Specific topics include: 
• Deep learning basics:
○ Neural Networks and training (i.e., backpropagation)
○ Feedforward Networks
○ Recurrent Neural Networks
• Deep Learning techniques user input recognition:
○ Convolutional Neural Networks for classification
○ Fully Convolutional architectures for dense per-pixel tasks (i.e., segmentation)
○ LSTMs & related for time series analysis
○ Generative Models (GANs, Variational Autoencoders)
• Case studies from research in computer vision, HCI, robotics and signal processing
LiteratureDeep Learning
Book by Ian Goodfellow and Yoshua Bengio
Prerequisites / NoticeThis is an advanced grad-level course that requires a background in machine learning. Students are expected to have a solid mathematical foundation, in particular in linear algebra, multivariate calculus, and probability. The course will focus on state-of-the-art research in deep-learning and is not meant as extensive tutorial of how to train deep networks with Tensorflow..
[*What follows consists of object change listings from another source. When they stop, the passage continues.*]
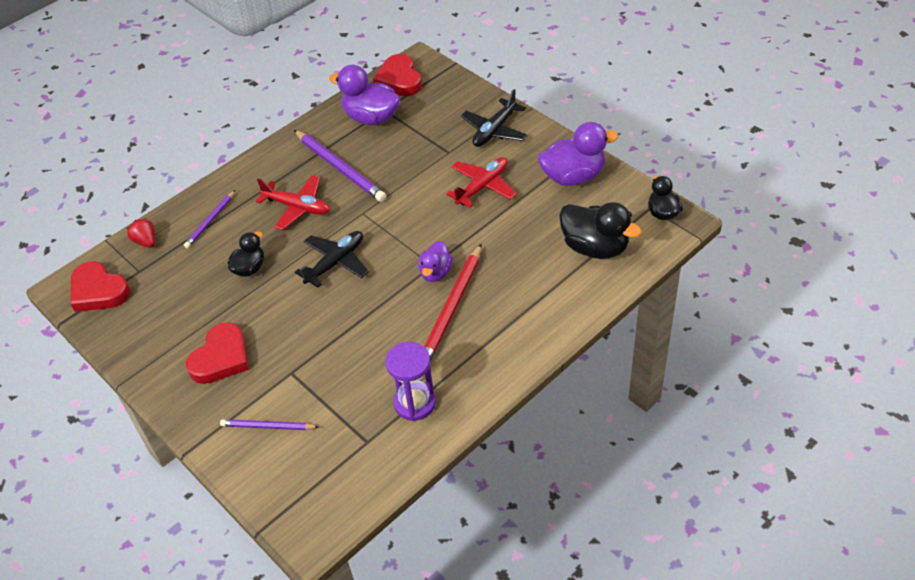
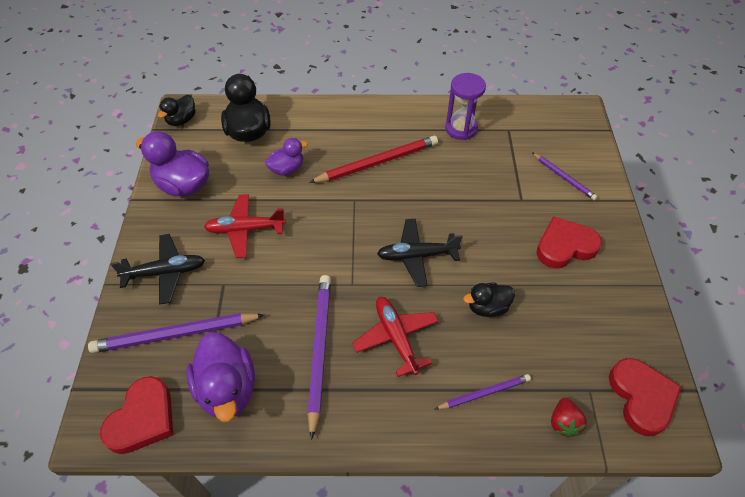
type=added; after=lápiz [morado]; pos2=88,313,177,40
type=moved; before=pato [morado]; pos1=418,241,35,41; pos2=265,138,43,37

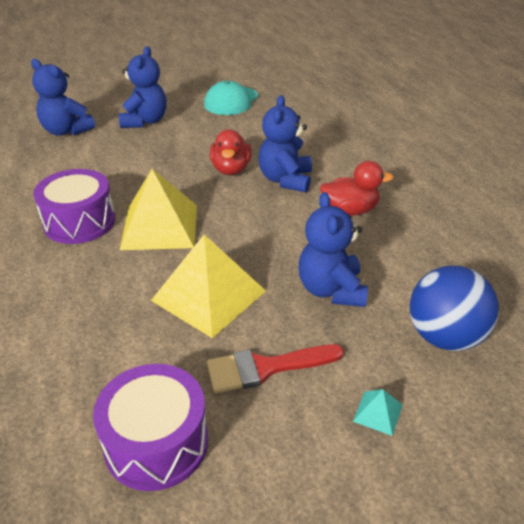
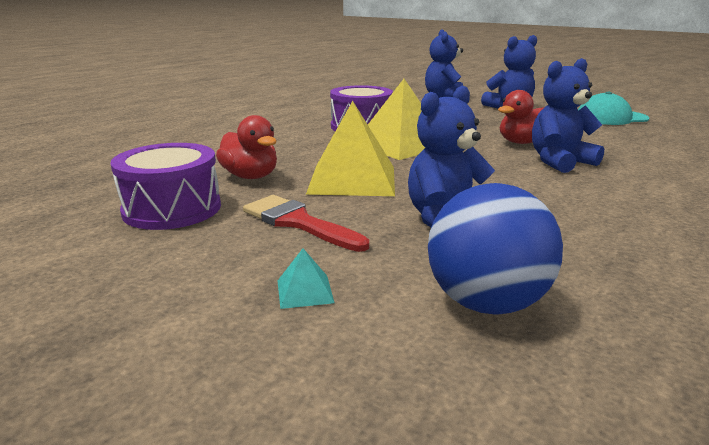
type=moved; before=pato [rojo]; pos1=320,161,74,55; pos2=216,115,61,64

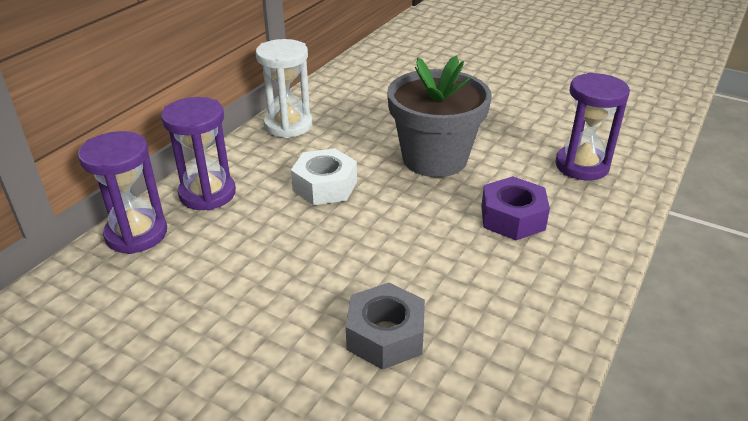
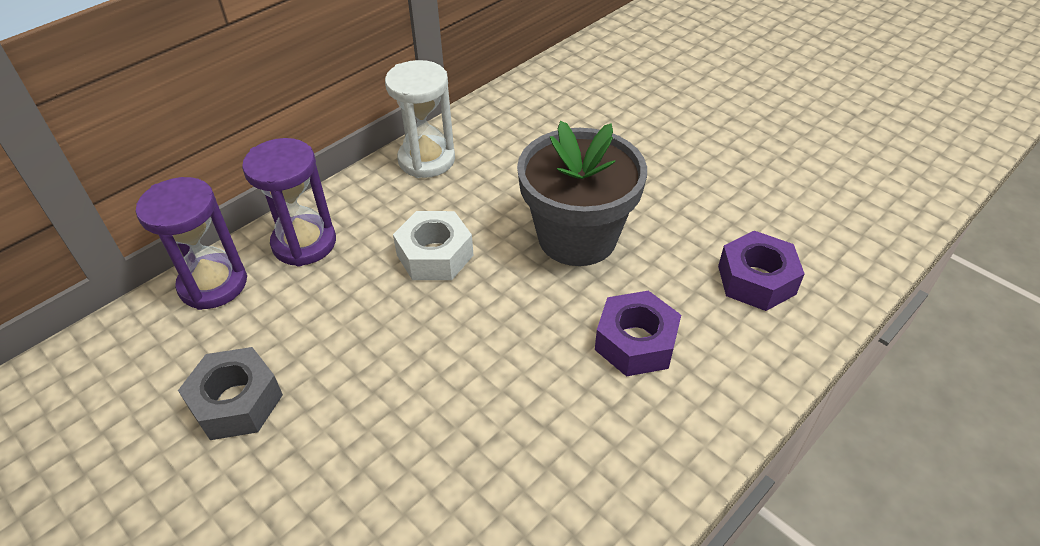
type=moved; before=tuerca [gris]; pos1=346,283,79,87; pos2=178,347,105,93
type=replaced; before=reloj de arena [morado]; after=tuerca [morado]; pos1=555,72,75,108; pos2=718,231,87,80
Please take note of the following conditions:
1) The number of participants is limited to 100 students (MSc and PhDs).
2) Students must have taken the exam in Machine Learning (252-0535-00) or have acquired equivalent knowledge
3) All practical exercises will require basic knowledge of Python and will use libraries such as TensorFlow, scikit-learn and scikit-image. We will provide introductions to TensorFlow and other libraries that are needed but will not provide introductions to basic programming or Python.

The following courses are strongly recommended as prerequisite:
* "Machine Learning"
* "Visual Computing" or "Computer Vision"

The course will be assessed by a final written examination in English. No course materials or electronic devices can be used during the examination. Note that the examination will be based on the contents of the lectures, the associated reading materials and the exercises.